Create a Custom Starting View
If you like to add a lot of project data to your Starting View, the best method is to create a “Title block” family. This allows you to create a Sheet view type as the Starting View. To create a custom “Title block” family, follow the steps written below:
- Click File
- Hover over New
- Select Title Block
- Select a Template family for the Title Block. It is recommended to choose A4 or A3 format, which is enough to contain a lot of information.
- Click to Open the family
- Inside the Title Block family editor, you can add lines, filled regions, images, text, and labels to your requirements. For Sheet parameters and project information, you can use Shared Parameters in the label.
D: Filled Region: How to Create Filled Region in Revit
- Save the Title Block with a proper name > Load into Project
- Open the View tab > Sheet Composition panel
- Click Sheets > New Sheet dialog opens
- In the New Sheet dialog, select the Titleblock you created > Click OK
- Fill in the project parameters and optionally add a 3D view of your model. Note that you should keep the 3D model as lightweight as possible to reduce loading time when opening it.
This sheet is now set up with a nice and professionally looking Title Block, which you can set as a Starting View for your Revit model file. You can find the steps to set a view as a Starting View above.
TipIf you use a Sheet as a Starting View, you can deselect the “Appears In Sheet List” property in the Properties Browser.

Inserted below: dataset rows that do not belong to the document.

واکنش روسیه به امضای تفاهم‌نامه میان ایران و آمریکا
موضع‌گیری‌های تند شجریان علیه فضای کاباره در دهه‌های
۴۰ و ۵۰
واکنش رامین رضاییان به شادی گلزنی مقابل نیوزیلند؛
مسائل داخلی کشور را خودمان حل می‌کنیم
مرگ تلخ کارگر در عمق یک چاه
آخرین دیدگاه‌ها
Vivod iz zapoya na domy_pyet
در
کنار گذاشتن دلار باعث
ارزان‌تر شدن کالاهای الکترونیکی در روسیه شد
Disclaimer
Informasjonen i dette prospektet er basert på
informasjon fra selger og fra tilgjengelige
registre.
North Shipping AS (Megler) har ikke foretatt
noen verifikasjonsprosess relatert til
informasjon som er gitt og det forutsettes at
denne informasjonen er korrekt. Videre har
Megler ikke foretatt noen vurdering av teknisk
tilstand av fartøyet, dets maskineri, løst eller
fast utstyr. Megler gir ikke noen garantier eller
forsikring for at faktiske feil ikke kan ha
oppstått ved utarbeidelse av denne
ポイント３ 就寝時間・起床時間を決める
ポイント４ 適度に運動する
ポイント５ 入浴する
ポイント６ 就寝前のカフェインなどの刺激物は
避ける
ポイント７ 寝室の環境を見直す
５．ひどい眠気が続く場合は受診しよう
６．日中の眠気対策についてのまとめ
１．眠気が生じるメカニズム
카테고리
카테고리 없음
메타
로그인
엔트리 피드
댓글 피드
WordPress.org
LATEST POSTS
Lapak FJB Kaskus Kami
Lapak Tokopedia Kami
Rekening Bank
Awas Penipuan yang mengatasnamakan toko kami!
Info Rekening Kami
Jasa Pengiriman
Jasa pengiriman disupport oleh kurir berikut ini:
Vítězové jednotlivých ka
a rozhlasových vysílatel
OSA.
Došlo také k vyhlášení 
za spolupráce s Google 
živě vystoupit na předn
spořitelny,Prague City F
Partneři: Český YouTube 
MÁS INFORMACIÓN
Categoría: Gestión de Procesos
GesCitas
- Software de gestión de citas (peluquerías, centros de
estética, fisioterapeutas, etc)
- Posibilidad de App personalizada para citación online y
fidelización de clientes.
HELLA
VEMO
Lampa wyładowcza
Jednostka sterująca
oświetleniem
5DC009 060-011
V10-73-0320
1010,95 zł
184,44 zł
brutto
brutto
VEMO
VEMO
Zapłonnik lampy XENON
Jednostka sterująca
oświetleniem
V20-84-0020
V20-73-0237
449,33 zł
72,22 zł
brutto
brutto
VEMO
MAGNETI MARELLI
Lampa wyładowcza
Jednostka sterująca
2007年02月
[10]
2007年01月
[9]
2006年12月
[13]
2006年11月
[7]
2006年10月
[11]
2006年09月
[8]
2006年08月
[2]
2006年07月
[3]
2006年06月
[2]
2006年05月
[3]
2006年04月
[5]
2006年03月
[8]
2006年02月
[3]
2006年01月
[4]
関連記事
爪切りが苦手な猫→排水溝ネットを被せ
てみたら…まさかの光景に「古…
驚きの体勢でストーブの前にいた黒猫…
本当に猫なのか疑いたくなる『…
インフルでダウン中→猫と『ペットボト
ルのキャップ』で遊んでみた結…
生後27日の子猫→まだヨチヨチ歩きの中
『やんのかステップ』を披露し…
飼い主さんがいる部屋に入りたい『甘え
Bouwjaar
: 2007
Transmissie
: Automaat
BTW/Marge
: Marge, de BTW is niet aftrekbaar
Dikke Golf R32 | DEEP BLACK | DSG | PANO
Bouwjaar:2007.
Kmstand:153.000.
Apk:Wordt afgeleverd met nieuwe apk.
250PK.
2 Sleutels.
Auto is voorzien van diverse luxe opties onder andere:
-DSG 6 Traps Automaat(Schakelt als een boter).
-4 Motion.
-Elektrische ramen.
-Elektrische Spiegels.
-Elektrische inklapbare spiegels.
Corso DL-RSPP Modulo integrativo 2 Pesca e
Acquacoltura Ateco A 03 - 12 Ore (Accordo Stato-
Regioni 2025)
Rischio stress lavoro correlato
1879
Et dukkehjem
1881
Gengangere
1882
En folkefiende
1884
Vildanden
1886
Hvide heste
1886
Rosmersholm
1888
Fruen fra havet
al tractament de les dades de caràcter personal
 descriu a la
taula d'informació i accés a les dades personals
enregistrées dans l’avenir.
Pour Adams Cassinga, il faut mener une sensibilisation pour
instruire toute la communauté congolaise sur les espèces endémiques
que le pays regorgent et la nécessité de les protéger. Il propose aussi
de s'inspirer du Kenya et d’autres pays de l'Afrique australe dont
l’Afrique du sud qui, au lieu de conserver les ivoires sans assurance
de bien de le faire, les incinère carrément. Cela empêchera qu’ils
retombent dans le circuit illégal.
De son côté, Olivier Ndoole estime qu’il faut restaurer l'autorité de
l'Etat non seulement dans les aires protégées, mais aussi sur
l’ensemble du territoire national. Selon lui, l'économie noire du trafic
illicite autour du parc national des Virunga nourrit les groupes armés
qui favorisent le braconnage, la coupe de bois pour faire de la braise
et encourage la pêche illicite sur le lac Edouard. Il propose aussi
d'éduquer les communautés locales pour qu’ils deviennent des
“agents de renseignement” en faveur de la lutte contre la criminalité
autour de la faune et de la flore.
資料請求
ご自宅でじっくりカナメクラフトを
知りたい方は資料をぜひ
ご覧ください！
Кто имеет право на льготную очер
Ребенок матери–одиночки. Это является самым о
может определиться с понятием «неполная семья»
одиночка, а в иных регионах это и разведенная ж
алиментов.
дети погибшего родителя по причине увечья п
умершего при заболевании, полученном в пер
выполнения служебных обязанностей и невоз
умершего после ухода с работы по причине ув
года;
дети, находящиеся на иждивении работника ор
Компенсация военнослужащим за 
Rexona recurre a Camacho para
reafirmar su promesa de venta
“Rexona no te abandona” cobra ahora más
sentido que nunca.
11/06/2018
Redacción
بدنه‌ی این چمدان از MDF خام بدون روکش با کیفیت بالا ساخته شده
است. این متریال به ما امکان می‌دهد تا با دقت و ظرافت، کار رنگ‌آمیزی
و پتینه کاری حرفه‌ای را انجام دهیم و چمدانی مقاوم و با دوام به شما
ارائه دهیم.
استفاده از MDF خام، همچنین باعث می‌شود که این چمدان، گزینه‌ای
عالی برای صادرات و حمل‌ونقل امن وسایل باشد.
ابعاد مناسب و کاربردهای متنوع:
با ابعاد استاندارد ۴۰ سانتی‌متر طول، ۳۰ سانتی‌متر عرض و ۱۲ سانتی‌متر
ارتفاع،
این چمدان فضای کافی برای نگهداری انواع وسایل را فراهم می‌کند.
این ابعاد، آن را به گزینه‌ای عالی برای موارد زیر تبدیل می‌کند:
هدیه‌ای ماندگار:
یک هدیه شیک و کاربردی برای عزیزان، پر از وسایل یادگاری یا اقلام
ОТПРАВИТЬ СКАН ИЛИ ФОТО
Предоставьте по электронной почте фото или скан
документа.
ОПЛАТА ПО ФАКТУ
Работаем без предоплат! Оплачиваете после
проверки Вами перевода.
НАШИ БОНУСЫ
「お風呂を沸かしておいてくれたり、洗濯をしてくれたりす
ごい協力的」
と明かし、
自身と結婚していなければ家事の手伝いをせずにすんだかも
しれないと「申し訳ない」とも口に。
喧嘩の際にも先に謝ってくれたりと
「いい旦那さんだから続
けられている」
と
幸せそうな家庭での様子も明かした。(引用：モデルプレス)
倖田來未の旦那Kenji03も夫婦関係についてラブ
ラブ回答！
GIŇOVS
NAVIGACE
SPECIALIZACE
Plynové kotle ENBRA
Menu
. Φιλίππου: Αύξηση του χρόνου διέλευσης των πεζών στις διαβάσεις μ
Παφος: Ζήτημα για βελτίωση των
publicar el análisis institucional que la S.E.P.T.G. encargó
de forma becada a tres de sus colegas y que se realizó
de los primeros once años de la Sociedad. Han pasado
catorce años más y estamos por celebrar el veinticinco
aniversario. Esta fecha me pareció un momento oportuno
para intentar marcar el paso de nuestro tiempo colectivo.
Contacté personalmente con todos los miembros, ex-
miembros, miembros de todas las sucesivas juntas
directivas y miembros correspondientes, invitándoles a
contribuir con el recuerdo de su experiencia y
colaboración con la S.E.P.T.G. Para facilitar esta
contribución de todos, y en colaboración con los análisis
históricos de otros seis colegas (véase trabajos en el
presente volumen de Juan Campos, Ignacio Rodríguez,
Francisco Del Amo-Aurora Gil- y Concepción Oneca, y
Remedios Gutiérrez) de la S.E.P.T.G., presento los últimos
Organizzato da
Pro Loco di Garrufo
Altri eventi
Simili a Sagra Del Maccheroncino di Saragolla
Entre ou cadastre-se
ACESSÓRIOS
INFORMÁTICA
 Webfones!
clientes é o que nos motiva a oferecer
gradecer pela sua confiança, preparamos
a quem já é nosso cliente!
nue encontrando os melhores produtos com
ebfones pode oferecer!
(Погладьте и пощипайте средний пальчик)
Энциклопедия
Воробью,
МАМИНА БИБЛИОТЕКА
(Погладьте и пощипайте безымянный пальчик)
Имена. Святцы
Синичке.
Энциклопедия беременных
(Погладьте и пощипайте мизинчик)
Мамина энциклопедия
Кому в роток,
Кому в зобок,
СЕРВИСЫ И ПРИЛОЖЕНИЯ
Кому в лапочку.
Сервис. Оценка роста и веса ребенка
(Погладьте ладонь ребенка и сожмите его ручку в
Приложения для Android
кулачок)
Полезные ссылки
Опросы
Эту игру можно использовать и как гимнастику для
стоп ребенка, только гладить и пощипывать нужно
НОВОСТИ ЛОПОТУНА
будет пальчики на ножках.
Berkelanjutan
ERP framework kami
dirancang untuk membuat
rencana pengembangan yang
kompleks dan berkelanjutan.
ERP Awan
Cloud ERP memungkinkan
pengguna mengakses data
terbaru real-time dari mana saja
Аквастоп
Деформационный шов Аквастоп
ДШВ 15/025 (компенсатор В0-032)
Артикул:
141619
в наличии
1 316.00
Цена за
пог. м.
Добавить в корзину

This will prevent the sheet from appearing in the Sheet list.
Best Practices for Starting Views
Creating a Starting View is a great way to share project data with team members, providing an overview of the project. To ensure that project members have access to the most relevant information, consider focusing on highlighting only the most important details in the Starting view.
In the list below I highlighted some of the best practices for Starting Views:
- Model Disclaimer: One way to exercise more control over how the model is used is by drafting a disclaimer that outlines which elements can be utilized and which ones cannot.
- Project Information: You can include various project information in the Starting View, such as client data, building site address, project members, and stakeholders. Additionally, it is beneficial to add the template version used in your company to create the model.
- Company Logo: For an improved Starting View, consider incorporating the company’s logo.
- 3D View or Plan View: It can be helpful to add a 3D view or Plan View of the project to the Starting View but keep in mind to keep the 3D light due to the loading times. You could use a 3D View Template to control this view.
- Company Drafting Standards: A Starting View can also contain the company drafting standards, such as Line Styles, Text Styles, Tags, Dimensions Styles, etc.
The Revit Starting View is the first thing you or project members see when opening a project. You can use this feature to share project information and give an overview of the model of your project. When sharing the file with project stakeholders, it can give a more professional appearance.
Using a Title Block family is advised for incorporating labels, text, lines, images, and Filled Regions into your company’s Starting View.